Fora do âmbito educativo, os seus esforços produziram resultados de grande monta. Fez construir vias rodoviárias que atenuaram o isolamento dos habitantes da zona. Por via de novas plantações e mediante o emprego de novas técnicas, contribuiu para o desenvolvimento da agricultura e para o aumento dos rendimentos dos que dela viviam. Promoveu o artesanato e a tecelagem. Incentivou a formação de jovens, que saíram de Waldersbach com o intuito de aprender a exercer ofícios que lá faziam falta. Destarte, o recesso ganhou parteiras, pedreiros, marceneiros e ferreiros. Instalou uma farmácia no presbitério, nela se distribuíam gratuitamente remédios e plantas medicinais. Consolidou o acervo da biblioteca fundada pelo seu antecessor no Ban‑de‑la‑Roche, Jean‑Georges Stuber. Instituiu um sistema de empréstimo de dinheiro sem cobrança de juros.

O museu exibe a panóplia de objetos que o pastor e os seus parceiros utilizaram, mormente em contexto educacional: inter alia, mapas, jogos e brinquedos pedagógicos, fichas de botânica, instrumentos científicos, coleções de grãos, de conchas e de ovos.

Museu Oberlin, coleção de conchas

Oberlin fiava‑se da fisiognomia, a arte de, pelas feições do rosto, avaliar o caráter das pessoas. Tinha por hábito fazer o desenho de perfil dos que o rodeavam e de quem visitava Waldersbach, algumas dessas silhuetas encontram‑se expostas.

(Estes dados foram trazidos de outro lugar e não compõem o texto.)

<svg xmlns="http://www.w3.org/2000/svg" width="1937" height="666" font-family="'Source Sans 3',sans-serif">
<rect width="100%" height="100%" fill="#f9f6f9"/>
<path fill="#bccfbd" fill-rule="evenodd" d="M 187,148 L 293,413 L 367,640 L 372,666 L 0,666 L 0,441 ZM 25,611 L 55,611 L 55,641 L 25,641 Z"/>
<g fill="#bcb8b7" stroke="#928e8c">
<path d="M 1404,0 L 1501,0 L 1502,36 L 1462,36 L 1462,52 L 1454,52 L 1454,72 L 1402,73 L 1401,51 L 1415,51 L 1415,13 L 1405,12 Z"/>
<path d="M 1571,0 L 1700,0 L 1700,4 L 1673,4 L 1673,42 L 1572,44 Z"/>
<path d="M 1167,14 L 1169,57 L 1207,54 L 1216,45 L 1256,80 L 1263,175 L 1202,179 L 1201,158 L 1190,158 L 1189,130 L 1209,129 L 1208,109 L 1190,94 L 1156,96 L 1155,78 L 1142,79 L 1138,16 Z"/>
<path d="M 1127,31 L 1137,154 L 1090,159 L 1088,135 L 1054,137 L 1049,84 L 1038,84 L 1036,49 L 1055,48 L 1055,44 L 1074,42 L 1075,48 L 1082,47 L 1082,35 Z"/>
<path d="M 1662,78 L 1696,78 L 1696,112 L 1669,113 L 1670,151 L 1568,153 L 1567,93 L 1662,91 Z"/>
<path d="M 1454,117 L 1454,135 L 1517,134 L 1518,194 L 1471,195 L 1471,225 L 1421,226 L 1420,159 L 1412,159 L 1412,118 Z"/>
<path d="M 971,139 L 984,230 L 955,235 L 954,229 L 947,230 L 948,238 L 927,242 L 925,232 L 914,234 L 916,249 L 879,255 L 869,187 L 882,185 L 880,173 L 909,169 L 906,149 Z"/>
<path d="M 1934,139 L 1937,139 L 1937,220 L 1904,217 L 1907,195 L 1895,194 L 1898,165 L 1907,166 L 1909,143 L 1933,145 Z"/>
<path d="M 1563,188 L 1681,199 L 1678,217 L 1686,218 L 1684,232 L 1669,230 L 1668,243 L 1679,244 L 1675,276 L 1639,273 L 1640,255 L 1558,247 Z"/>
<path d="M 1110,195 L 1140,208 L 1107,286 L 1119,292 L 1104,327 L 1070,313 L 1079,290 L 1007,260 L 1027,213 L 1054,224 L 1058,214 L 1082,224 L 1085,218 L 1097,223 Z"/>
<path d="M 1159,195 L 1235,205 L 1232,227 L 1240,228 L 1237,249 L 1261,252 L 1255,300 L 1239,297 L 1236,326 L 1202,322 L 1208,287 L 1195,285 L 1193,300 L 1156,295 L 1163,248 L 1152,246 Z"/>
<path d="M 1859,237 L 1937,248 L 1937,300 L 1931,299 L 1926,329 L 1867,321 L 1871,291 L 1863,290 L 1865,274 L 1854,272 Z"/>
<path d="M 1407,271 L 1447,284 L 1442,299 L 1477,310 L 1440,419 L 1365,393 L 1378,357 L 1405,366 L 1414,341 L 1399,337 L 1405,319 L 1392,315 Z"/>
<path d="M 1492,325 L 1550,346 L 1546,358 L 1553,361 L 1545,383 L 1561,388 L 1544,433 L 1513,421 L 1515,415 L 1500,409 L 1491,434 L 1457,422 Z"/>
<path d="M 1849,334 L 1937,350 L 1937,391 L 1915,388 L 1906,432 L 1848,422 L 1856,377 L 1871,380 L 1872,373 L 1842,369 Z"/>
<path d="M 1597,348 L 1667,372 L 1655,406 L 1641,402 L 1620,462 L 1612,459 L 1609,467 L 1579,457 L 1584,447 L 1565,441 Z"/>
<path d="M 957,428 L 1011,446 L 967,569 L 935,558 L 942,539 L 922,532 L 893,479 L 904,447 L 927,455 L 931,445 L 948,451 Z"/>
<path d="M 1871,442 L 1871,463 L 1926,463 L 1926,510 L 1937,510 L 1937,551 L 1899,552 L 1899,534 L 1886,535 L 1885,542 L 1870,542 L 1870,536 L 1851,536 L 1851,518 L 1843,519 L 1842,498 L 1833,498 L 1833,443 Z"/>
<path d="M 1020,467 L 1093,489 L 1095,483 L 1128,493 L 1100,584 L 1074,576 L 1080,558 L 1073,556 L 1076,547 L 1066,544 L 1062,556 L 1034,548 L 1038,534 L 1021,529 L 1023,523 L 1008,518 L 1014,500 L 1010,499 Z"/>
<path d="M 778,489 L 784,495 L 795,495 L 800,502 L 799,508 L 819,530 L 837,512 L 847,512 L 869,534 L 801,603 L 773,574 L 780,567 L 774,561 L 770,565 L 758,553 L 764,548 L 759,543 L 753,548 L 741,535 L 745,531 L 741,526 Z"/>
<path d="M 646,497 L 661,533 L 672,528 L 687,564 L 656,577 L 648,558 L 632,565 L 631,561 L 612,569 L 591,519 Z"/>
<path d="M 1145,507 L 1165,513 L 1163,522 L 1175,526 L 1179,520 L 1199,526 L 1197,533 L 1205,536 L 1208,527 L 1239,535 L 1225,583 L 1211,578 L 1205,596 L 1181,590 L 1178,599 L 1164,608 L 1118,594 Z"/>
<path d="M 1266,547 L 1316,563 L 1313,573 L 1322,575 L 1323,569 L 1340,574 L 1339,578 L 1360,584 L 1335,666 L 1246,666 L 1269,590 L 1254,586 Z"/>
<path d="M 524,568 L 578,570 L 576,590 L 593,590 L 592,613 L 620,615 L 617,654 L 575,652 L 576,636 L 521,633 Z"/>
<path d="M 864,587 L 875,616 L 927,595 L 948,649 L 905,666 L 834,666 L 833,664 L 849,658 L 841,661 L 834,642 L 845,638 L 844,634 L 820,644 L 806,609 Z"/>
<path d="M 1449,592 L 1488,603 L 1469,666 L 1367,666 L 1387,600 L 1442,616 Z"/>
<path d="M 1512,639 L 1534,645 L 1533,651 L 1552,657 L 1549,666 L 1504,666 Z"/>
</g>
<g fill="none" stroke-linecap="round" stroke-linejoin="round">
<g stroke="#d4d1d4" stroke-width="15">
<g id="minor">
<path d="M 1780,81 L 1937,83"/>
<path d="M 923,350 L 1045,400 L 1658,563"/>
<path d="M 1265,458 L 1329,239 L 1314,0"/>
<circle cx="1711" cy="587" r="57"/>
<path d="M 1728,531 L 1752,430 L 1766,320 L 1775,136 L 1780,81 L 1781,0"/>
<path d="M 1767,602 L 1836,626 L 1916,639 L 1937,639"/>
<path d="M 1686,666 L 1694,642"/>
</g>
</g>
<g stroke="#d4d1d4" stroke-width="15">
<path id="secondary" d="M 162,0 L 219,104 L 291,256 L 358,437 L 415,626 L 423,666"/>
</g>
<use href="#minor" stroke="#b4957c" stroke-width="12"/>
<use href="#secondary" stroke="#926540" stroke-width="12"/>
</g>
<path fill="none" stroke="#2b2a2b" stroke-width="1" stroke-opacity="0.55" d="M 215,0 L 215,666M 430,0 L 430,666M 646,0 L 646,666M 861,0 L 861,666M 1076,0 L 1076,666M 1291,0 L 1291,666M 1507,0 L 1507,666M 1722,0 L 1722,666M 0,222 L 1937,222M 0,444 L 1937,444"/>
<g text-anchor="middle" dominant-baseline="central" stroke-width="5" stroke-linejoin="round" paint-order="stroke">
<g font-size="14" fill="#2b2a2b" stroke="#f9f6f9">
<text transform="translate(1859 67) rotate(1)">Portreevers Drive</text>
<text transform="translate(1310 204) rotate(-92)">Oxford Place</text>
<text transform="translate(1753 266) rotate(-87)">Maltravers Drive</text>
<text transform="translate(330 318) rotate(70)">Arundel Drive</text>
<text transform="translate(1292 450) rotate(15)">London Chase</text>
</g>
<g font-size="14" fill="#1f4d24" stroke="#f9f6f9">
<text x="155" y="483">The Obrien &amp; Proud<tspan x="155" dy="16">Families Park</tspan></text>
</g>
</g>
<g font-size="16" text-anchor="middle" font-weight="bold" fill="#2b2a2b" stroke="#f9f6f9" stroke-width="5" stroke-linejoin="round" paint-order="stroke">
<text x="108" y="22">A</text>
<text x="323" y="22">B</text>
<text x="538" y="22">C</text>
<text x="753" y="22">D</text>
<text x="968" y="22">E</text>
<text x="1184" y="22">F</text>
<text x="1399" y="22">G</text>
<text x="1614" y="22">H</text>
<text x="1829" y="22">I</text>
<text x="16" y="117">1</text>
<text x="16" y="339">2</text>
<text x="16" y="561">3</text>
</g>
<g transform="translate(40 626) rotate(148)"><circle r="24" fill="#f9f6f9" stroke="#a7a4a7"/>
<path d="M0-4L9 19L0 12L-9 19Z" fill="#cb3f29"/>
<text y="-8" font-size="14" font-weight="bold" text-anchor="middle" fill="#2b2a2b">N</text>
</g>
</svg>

Nada sei acerca da fiabilidade da fisiognomia, eu emprego outro método, fito o olhar alheio. Acredito que ele diz bastante acerca do cunho e do sentido ético de outrem.

As peças que mais suscitaram o meu interesse foram os tableaux de réconciliation. Um pedaço de papelão pregueado contém duas imagens; aquela que o observador vê depende do lugar onde ele se posta. Num dos quadros patentes ao público, ora se viam flores, ora se via um pássaro.

Os tableaux de réconciliation serviam para mostrar às crianças — e aos adultos, presumo — que, para entender o seu interlocutor, tinham de se colocar no lugar dele.

Utilizo as redes sociais, mas reconheço os seus efeitos nocivos em muita criatura que, imersa em solicitações e brutificada, impaciente e incapaz de ponderar, dispara sem motivo. Os tableaux de réconciliation deveriam ser objeto de divulgação, fariam bem à sociedade atual.

Valorizei o projeto que Oberlin pôs em prática, apreciei o seu esforço de sistematização, cativou‑me a vertente social.

No entanto, não gostei do paternalismo nem do machismo de que deu mostras (produto da época e do contexto, é certo). Metia‑se reiteradamente na vida privada dos membros do seu rebanho, zelava pelo cumprimento dos bons costumes e em público censurava quem não os respeitava. Às mulheres dizia como se deviam vestir e pentear. Numa lista, chegou ao ponto de arrolar os nomes daquelas que lhe desobedeceram.

Sugiro que o museu apresente, no meio de tanto elogio a Oberlin, um comentário a propósito do cariz abjeto que tais condutas teriam nos dias de hoje. Parece óbvio, mas receio que para os néscios o não seja.